[TASK GOAL]
Line by line, count where the string "Right" appears in the listing, then give the number of such lines alone.

┏━━

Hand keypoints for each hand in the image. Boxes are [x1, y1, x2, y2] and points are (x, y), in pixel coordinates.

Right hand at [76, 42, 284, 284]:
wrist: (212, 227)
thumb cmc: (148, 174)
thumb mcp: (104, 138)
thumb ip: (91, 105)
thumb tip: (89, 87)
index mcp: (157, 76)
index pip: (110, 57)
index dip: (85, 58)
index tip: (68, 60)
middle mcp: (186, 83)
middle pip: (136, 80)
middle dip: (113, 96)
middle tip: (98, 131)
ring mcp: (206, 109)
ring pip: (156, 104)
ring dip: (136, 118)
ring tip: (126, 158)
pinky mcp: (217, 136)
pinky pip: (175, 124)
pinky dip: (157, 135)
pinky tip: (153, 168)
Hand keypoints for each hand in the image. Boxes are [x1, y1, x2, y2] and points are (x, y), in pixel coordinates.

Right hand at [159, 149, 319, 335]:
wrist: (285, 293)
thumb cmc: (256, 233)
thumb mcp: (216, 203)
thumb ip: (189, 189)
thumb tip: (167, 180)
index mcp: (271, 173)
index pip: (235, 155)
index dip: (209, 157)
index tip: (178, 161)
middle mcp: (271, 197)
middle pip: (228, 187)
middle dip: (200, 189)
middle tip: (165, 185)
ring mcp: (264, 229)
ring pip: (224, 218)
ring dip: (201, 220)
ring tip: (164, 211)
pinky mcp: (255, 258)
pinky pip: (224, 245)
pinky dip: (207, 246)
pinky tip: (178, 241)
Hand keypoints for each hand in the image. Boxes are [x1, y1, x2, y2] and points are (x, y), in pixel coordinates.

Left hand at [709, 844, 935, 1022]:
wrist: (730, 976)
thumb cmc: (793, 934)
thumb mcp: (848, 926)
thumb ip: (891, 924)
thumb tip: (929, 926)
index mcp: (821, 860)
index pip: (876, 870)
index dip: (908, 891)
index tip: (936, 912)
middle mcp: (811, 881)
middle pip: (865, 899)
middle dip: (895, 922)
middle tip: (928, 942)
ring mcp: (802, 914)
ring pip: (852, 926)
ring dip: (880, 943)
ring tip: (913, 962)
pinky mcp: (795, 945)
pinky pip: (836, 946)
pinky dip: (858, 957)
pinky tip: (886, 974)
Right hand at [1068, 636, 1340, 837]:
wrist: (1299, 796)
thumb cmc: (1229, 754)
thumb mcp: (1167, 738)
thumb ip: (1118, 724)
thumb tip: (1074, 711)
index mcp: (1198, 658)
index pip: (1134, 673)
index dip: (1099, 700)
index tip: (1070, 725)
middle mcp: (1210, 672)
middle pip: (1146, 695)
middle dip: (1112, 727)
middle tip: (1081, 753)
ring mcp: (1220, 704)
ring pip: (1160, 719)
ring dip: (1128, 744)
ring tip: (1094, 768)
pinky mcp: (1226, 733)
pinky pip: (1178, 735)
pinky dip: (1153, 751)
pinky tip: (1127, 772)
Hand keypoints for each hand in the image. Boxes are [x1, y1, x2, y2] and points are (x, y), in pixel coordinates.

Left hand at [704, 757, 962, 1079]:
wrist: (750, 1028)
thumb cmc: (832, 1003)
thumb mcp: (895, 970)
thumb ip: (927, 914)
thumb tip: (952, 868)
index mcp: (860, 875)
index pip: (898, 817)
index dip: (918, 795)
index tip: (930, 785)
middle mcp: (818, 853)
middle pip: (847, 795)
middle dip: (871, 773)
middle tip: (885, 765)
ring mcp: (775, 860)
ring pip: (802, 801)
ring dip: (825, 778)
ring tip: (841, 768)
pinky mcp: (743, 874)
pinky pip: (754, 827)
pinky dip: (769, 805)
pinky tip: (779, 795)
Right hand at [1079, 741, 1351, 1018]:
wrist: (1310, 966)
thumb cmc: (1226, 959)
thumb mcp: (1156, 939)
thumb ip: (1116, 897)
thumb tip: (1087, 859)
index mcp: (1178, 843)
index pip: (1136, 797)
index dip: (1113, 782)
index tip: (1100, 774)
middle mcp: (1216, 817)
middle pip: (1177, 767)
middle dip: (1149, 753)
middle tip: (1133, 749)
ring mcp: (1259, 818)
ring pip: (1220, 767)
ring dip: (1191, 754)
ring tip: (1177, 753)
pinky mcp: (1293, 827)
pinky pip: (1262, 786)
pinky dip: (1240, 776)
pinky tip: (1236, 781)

┗━━

[EXERCISE RESPONSE]
4